Have you ever seen a bad rule completely implemented? Share the laughs in the comments!
#16

Miss a day, it was 1 point. 15 minutes late, 1/4 point. 16 minutes up to half a day was 1/2 point. The result was that anyone who wasn't going to make it within the 15 minute window would just show halfway through the shift because 16 minutes late was punished the same as 4 hours late.
#17

This was quickly abandoned after all the kids started joking about the vodka in their water bottles, which brand of vodka was best, etc. .
#18

That didn’t fly with a lot of parents. We were in a poor rural area, where you wear what you have as long as you can, and most families had multiple kids. So they sent the kids to school in the hoodies they’d just bought a few months before, which turned into a LOT of dress code violations in every class, everyday. Kids who had never been in trouble before were getting punished constantly. Teachers were constantly telling kids they had to take their hoodies off. Many students started just hacking the hoods off of the hoodies (I used the scissors from my teacher’s desk one day when I got fed up) and wearing them as sweaters 285) jagged, raw edges around the collar, which violated ANOTHER part of the dress code about neatness of uniforms.
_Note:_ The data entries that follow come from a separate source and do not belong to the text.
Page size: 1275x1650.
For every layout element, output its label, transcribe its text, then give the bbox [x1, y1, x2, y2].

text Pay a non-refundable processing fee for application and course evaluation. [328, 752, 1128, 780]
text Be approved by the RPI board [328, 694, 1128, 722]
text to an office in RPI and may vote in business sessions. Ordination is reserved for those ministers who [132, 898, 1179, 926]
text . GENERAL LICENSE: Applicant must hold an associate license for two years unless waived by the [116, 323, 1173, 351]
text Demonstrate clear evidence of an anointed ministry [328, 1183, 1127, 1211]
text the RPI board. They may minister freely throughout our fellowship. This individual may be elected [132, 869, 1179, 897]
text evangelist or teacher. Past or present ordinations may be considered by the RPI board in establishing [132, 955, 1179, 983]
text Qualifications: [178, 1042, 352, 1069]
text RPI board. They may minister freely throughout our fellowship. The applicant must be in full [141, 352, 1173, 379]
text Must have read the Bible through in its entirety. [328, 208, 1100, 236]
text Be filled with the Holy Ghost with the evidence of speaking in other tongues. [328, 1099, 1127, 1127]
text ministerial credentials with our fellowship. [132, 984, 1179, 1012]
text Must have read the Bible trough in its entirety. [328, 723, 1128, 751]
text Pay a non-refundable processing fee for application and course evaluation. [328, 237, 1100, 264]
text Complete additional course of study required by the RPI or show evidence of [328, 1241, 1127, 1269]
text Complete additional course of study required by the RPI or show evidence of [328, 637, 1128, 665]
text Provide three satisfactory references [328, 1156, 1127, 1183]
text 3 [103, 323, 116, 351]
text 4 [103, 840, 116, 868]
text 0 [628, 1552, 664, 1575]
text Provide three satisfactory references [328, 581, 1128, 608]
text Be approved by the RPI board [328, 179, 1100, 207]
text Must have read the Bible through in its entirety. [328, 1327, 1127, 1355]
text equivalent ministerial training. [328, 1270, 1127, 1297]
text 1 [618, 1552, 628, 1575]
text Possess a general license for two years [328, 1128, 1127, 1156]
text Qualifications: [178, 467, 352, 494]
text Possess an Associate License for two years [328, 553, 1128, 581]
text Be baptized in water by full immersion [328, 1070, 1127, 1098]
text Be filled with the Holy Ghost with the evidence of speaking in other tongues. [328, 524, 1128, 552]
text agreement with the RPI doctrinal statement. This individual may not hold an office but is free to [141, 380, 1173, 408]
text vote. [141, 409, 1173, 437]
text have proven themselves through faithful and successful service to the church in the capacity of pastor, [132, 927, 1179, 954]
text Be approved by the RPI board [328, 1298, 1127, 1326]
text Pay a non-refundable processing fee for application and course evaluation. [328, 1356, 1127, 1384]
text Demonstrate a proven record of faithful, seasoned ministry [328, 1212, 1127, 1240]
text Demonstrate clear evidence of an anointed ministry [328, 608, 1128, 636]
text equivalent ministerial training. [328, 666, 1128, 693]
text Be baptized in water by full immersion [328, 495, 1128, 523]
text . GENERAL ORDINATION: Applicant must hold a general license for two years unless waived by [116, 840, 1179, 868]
Parents pitched a fit, teachers said it was too distracting, and admin quickly relented a few weeks after.
#19

Firstly, pretty much everyone in our class reported our Latin teacher for breaking the rules “since Mr Aurelius predates the modern era, any hair color other than white is deeply unnatural”(he was very popular and the running joke was that Latin was his first language)((this was even funnier, to us at least, because he was the youngest teacher by at least a decade))
Secondly, the rule kicked off a crazy fad for tiger or zebra striped hair, since black, white, and auburn are all natural colors. Way more students dyed their hair, and much more vividly, than the small number who caused the rule change.